Occupational Hazards
Its no secret: I hate my job! More like I can’t stand being paid peanuts for putting up with that amount of bullshit. I need a change. The question now is really do I focus on the offer that has a bit of status, okay pay & good working hours, or do I go with the one with more status, better pay & really bad working hours? I mean, how will I know which is the right one for me? Before you try to advise this stubborn mule, I’ve made up my mind, many times. I think I know what to do…
The Pink Guide To Life
Recently, I have been forced to think about the different terminology gay people use in their lives & how it all has double meaning.
Gay Temple is essentially the club were we go dancing & slut with other men.
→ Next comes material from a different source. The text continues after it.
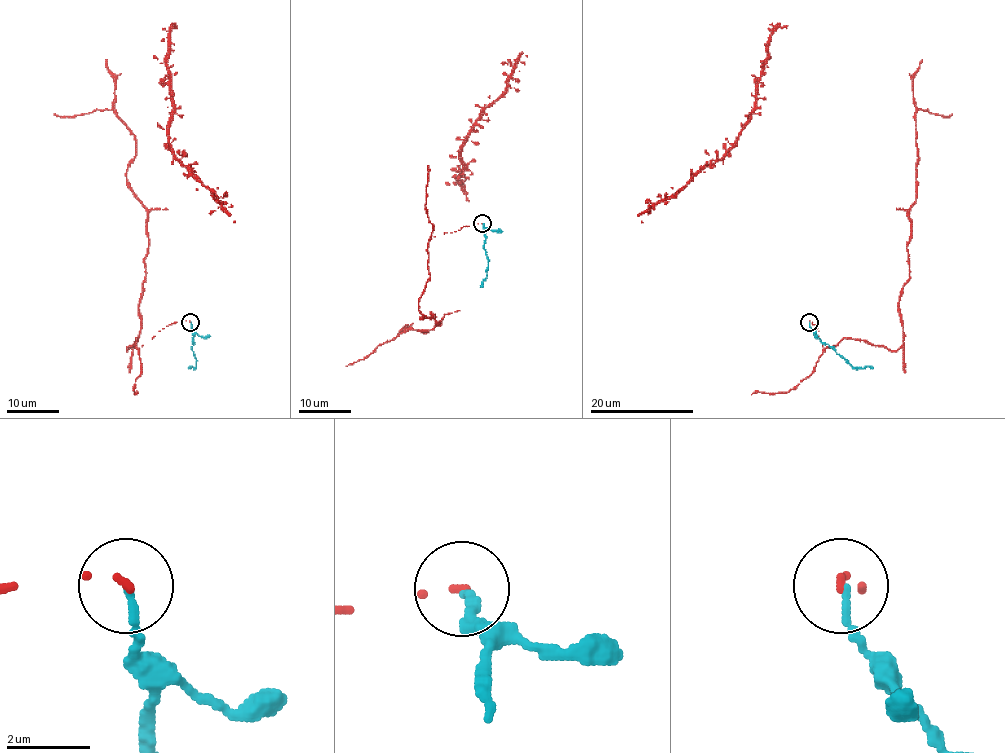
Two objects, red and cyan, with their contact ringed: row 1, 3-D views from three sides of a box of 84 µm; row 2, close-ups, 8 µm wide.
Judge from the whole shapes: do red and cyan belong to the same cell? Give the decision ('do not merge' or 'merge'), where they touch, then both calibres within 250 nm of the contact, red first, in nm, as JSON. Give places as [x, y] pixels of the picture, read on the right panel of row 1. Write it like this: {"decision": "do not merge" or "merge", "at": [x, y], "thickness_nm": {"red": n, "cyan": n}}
{"decision": "do not merge", "at": [809, 322], "thickness_nm": {"red": 140, "cyan": 190}}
Gay Food is essentially hot men which usually can’t be consumed.
Gay Hell is where you go to if you actually eat anything deep-fried or laden with sugar. That’s right to the bottom of the feeding chain.
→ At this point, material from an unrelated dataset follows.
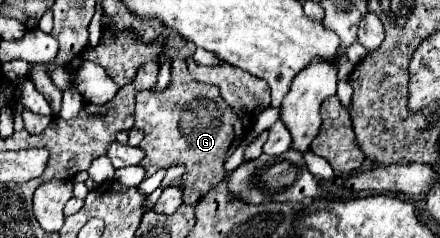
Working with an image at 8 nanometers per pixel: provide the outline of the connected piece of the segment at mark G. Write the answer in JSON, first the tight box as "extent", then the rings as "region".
{"extent":[134,58,246,206],"region":[[[182,58],[172,60],[170,73],[172,80],[164,92],[136,94],[134,128],[144,132],[144,140],[140,142],[144,160],[140,162],[140,166],[146,170],[146,178],[170,166],[184,166],[184,204],[196,206],[214,184],[224,180],[224,162],[230,156],[230,146],[234,140],[238,146],[246,132],[240,116],[236,116],[234,108],[224,102],[218,88],[194,80]]]}

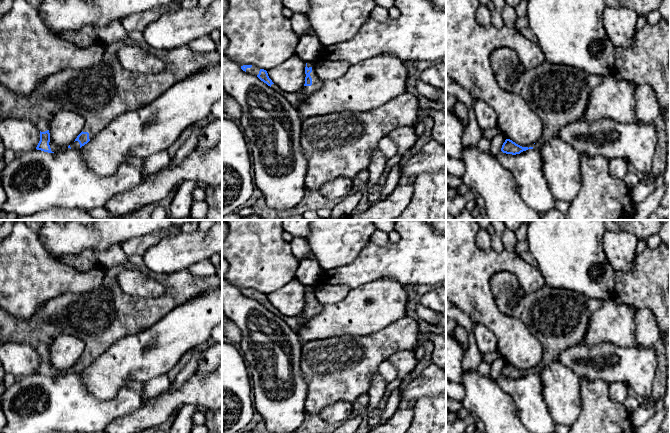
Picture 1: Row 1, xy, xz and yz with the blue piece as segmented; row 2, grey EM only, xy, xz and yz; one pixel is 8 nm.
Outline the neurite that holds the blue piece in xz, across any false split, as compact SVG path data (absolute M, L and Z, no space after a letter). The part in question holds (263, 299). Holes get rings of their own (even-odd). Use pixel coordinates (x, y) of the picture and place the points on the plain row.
M306 287L305 308L300 314L294 317L287 317L283 315L280 311L278 311L276 308L274 308L269 302L267 295L264 293L260 293L259 291L254 289L243 289L241 290L241 293L249 298L257 300L261 305L263 305L272 313L280 317L296 333L303 324L318 315L321 312L323 306L323 304L320 303L319 300L316 298L314 287Z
Gay Heaven is when you’re into some guy & he is into you too.
Gay Disaster can either be fashion in nature or being caught slutting by a guy you like with another man you like.
Puff The Magic Dragon
I am still working hard on quitting smoking, but as expected, the task seems much more difficult than I anticipated! Down to about 4-7 fags a day on week days and about 10 on weekends. Rather than thinking of reasons why I should stop, I’ve been trying to convince myself of all the benefits I’ll enjoy by quitting. Sounds like the same thing, well, it isn’t. My crankiness may be increasing but I still have some time until my March 16 deadline.
Fresh Off The Truck
Today, the Gardenia bread delivery guy did me a favor. He let me change the almost stale loaf of bread I just bought for a fresher one & he did so quickly without even having to be asked. I’d consider that a random act of kindness. Maybe the world isn’t out to get me after all, or is it just waiting for me to let my guard down before biting me in the ass, again?
AJ Supplies Supprise
Enjoy barebacking or unprotected sex in all its glorious forms? Click here, you can thank me later...
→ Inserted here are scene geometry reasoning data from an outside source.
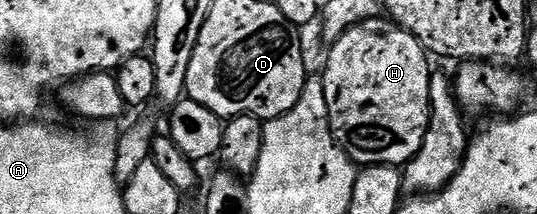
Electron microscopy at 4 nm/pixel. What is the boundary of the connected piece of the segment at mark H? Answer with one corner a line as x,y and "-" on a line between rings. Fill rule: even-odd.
370,18
367,20
362,20
360,24
356,24
355,27
347,29
346,32
342,34
339,39
332,41
331,47
333,48
329,52
329,61
325,64
325,77
321,80
321,88
325,91
325,108
329,111
329,122
327,118
327,131
332,136
335,144
338,148
341,149
342,152
345,153
346,156
349,157
350,160
353,161
354,164
358,166
372,166
375,164
388,164
390,166
404,166
408,164
410,158
414,156
419,150
419,146
423,142
423,138
425,137
425,127
429,124
429,81
431,79
431,71
429,72
429,64
425,59
427,59
427,53
424,48
421,47
421,44
418,40
412,36
411,33
406,32
405,29
399,27
397,24
393,23
392,20
388,18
Oh and I've been nominated for the G*spot Awards on Hush & Listen too!
Tricky time never slows
That moment walked me by without bothering to say
Lucky time never stops
That moment knocked me down without bothering to
Say Hello
Say Hello
Say Hello
Say Hello
Deep Dish~ Say Hello
Labels: AJ at work, AJ's guide to gibberish, the why of AJ
5 Comments:
STOP Smoking! Get drunk instead and feel up inappropriate men.
but he was doing that already even when he was smoking. lol. :P and on a side note....oh no...that vid link was so sad :(
yay! bypassed the block and can visit this site now... :)
xavier illuminated
omg...the clip is damn depressing man. It'll sure scare the shit out of Slutboy. LOL.
NB: the top's cute though.
paul, teks is right.
teks & pg, that was the plan!
xavier, welcome back! long time no read!